* [Material for the task]:
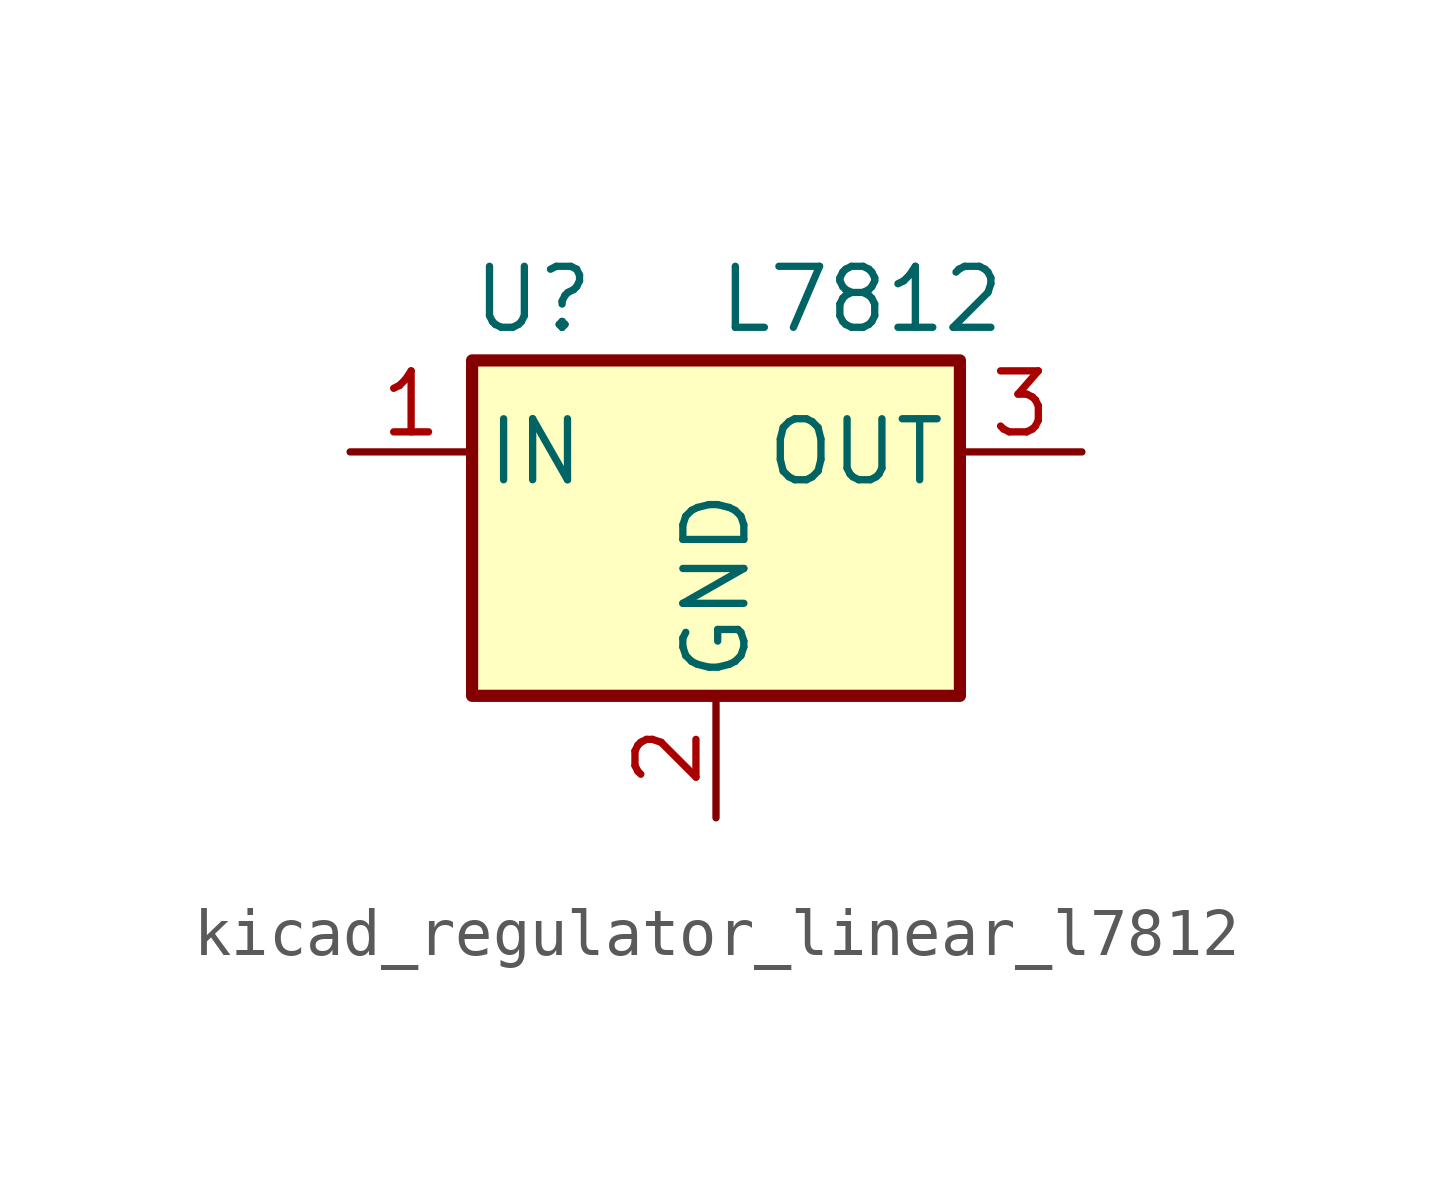
<source format=kicad_sym>
(kicad_symbol_lib
  (version 20220914)
  (generator kicad_symbol_editor)
  (symbol "kicad_regulator_linear_l7812"
    (pin_names
      (offset 0.254))
    (property "Reference" "U"
      (at -3.81 3.175 0)
      (effects (font (size 1.27 1.27))))
    (property "Value" "L7812"
      (at 0 3.175 0)
      (effects (font (size 1.27 1.27)) (justify left)))
    (symbol "kicad_regulator_linear_l7812_0_1"
      (rectangle (start -5.08 1.905) (end 5.08 -5.08) (stroke (width 0.254) (type default)) (fill (type background))))
    (symbol "kicad_regulator_linear_l7812_1_1"
      (pin power_in line (at -7.62 0 0) (length 2.54) (name "IN" (effects (font (size 1.27 1.27)))) (number "1" (effects (font (size 1.27 1.27)))))
      (pin power_in line (at 0 -7.62 90) (length 2.54) (name "GND" (effects (font (size 1.27 1.27)))) (number "2" (effects (font (size 1.27 1.27)))))
      (pin power_out line (at 7.62 0 180) (length 2.54) (name "OUT" (effects (font (size 1.27 1.27)))) (number "3" (effects (font (size 1.27 1.27))))))))
</source>
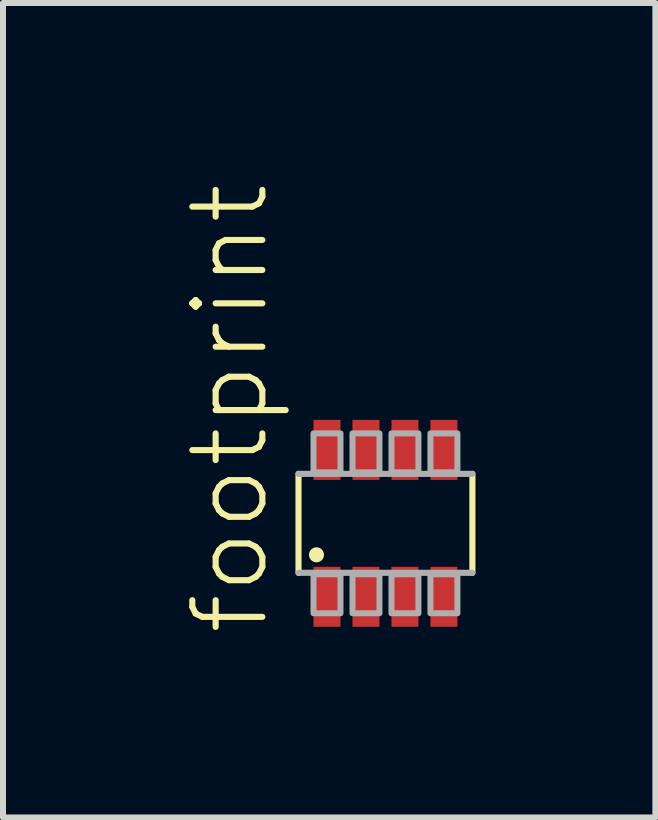
<source format=kicad_pcb>
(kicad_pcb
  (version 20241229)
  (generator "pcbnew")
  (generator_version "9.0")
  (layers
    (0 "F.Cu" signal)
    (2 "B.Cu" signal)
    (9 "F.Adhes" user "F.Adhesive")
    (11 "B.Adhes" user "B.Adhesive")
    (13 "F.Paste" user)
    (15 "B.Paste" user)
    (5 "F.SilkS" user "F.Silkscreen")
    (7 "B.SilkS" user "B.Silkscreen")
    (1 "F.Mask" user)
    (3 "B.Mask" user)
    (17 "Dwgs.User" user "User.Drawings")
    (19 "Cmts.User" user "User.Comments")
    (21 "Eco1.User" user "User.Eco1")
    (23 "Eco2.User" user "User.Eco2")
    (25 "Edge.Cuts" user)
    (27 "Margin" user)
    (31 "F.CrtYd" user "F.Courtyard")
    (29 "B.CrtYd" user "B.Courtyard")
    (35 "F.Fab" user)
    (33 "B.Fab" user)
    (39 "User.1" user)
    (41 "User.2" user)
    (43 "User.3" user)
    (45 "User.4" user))
  (footprint "footprint"
    (layer "F.Cu")
    (at 3.378 5.677)
    (property "Reference" "footprint" (at -1.905 1.905 90) (layer "F.SilkS") (effects (font (size 1.168 1.168) (thickness 0.102)) (justify left bottom)))
    (fp_line (start -1.45 0.825) (end -1.45 -0.825) (stroke (width 0.102) (type solid)) (layer "F.SilkS"))
    (fp_line (start 1.45 -0.825) (end 1.45 0.825) (stroke (width 0.102) (type solid)) (layer "F.SilkS"))
    (fp_circle (center -1.15 0.525) (end -1.087 0.525) (stroke (width 0.125) (type solid)) (fill yes) (layer "F.SilkS"))
    (fp_line (start -1.45 -0.825) (end 1.45 -0.825) (stroke (width 0.102) (type solid)) (layer "F.Fab"))
    (fp_line (start 1.45 0.825) (end -1.45 0.825) (stroke (width 0.102) (type solid)) (layer "F.Fab"))
    (fp_poly (pts (xy -1.2 1.5) (xy -0.75 1.5) (xy -0.75 0.85) (xy -1.2 0.85)) (stroke (width 0.1) (type solid)) (fill no) (layer "F.Fab"))
    (fp_poly (pts (xy -0.75 -1.5) (xy -1.2 -1.5) (xy -1.2 -0.85) (xy -0.75 -0.85)) (stroke (width 0.1) (type solid)) (fill no) (layer "F.Fab"))
    (fp_poly (pts (xy -0.55 1.5) (xy -0.1 1.5) (xy -0.1 0.85) (xy -0.55 0.85)) (stroke (width 0.1) (type solid)) (fill no) (layer "F.Fab"))
    (fp_poly (pts (xy -0.1 -1.5) (xy -0.55 -1.5) (xy -0.55 -0.85) (xy -0.1 -0.85)) (stroke (width 0.1) (type solid)) (fill no) (layer "F.Fab"))
    (fp_poly (pts (xy 0.1 1.5) (xy 0.55 1.5) (xy 0.55 0.85) (xy 0.1 0.85)) (stroke (width 0.1) (type solid)) (fill no) (layer "F.Fab"))
    (fp_poly (pts (xy 0.55 -1.5) (xy 0.1 -1.5) (xy 0.1 -0.85) (xy 0.55 -0.85)) (stroke (width 0.1) (type solid)) (fill no) (layer "F.Fab"))
    (fp_poly (pts (xy 0.75 1.5) (xy 1.2 1.5) (xy 1.2 0.85) (xy 0.75 0.85)) (stroke (width 0.1) (type solid)) (fill no) (layer "F.Fab"))
    (fp_poly (pts (xy 1.2 -1.5) (xy 0.75 -1.5) (xy 0.75 -0.85) (xy 1.2 -0.85)) (stroke (width 0.1) (type solid)) (fill no) (layer "F.Fab"))
    (pad "1" smd rect (at -0.975 1.225) (size 0.45 1) (layers "F.Cu" "F.Mask" "F.Paste"))
    (pad "2" smd rect (at -0.325 1.225) (size 0.45 1) (layers "F.Cu" "F.Mask" "F.Paste"))
    (pad "3" smd rect (at 0.325 1.225) (size 0.45 1) (layers "F.Cu" "F.Mask" "F.Paste"))
    (pad "4" smd rect (at 0.975 1.225) (size 0.45 1) (layers "F.Cu" "F.Mask" "F.Paste"))
    (pad "5" smd rect (at 0.975 -1.225 180) (size 0.45 1) (layers "F.Cu" "F.Mask" "F.Paste"))
    (pad "6" smd rect (at 0.325 -1.225 180) (size 0.45 1) (layers "F.Cu" "F.Mask" "F.Paste"))
    (pad "7" smd rect (at -0.325 -1.225 180) (size 0.45 1) (layers "F.Cu" "F.Mask" "F.Paste"))
    (pad "8" smd rect (at -0.975 -1.225 180) (size 0.45 1) (layers "F.Cu" "F.Mask" "F.Paste")))
  (gr_rect
    (start -3 -3)
    (end 7.879 10.582)
    (stroke (width 0.1) (type default))
    (fill no)
    (layer "Edge.Cuts")))
</source>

* [What the task requires]: Your task is to copy every line of the entries that contains the string "Courtyard".

* [Written solution]:
    (31 "F.CrtYd" user "F.Courtyard")
    (29 "B.CrtYd" user "B.Courtyard")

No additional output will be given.